Environment roundup

May’s average temperature on Earth of 15.54 degrees Celsius was the warmest since records began in 1880, according to the National Oceanic and Atmospheric Administration. Last month was especially hot in parts of Kazakhstan, Indonesia, Spain, South Korea and Australia, while the United States was not close to a record, just one degree warmer than the 20th century average. However, California is having a record hot first five months of the year, a full 5 degrees above normal.

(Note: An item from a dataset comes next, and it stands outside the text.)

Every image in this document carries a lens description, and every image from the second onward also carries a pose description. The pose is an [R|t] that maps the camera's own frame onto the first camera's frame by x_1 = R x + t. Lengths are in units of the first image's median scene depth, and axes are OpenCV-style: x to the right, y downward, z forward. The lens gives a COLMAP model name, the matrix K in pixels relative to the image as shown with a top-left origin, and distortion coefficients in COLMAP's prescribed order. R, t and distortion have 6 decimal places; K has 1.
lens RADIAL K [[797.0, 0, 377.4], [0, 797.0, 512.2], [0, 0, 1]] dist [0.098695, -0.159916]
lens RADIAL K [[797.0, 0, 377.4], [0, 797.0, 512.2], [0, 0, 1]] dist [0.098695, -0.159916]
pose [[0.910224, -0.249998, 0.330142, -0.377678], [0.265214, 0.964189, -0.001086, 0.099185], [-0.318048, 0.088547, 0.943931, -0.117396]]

Oxford Street in London is one of the most polluted places on earth, with a report revealing that the shopping district has the highest levels of toxic pollutant nitrogen dioxide in the world. A monitor installed by scientists detected peak levels of 463 micrograms per cubic metre, while the average amount of the pollutant across day and night since the start of the year has been 135 – more than three times the EU's safety limit. NO2 is produced by diesel fumes coming from buses and taxis, and is linked with asthma and heart attacks.

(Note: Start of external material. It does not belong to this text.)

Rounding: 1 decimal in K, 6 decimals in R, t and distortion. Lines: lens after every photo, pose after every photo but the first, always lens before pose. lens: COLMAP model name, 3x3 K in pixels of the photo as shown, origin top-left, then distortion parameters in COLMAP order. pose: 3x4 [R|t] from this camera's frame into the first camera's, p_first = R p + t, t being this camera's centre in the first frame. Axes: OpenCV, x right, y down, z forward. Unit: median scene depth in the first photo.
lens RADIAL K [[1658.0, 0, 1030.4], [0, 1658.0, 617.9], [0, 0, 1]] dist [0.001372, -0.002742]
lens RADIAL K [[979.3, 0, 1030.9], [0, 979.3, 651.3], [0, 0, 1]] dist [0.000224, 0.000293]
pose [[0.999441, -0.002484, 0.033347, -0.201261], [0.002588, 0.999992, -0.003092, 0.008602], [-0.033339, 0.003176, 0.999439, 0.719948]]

The air quality in some of the UK's biggest cities is unlikely to meet EU standards before 2030, according to the government. Member states were supposed to meet targets on pollutants from diesel cars and trucks by 2010. The nitrogen dioxide (NO2) they produce is linked to a range of respiratory ailments. But the European Court of Justice has heard that London, Leeds and Birmingham could still be above these goals in 2030.

Government is to beef up the numbers of ultra low emission vehicles by purchasing 150 plug in electric cars in the first wave of a new scheme, transport minister Baroness Kramer has said. 

The appointment of former Arup boss Philip Dilley as chair of the Environment Agency has been confirmed by the Environment, Food & Rural Affairs Committee. He will take up his £100,000 a year, two to three day a week post in September. 

Mayor of London Boris Johnson is planning to introduce a new charge on diesel engine vehicles driving into the city in order to reduce air pollution. He is also set to lobby government to increase road tax on diesel vehicles with cities around the UK struggling to meet EU air quality requirements.

The Property industry is urging a rethink over plans for new affordable flood insurance scheme. The British Property Federation has urged Government to rethink the scope of Flood Re after ministers confirmed that millions of homeowners could be left out of the new scheme designed to provide households with affordable flood insurance for their home.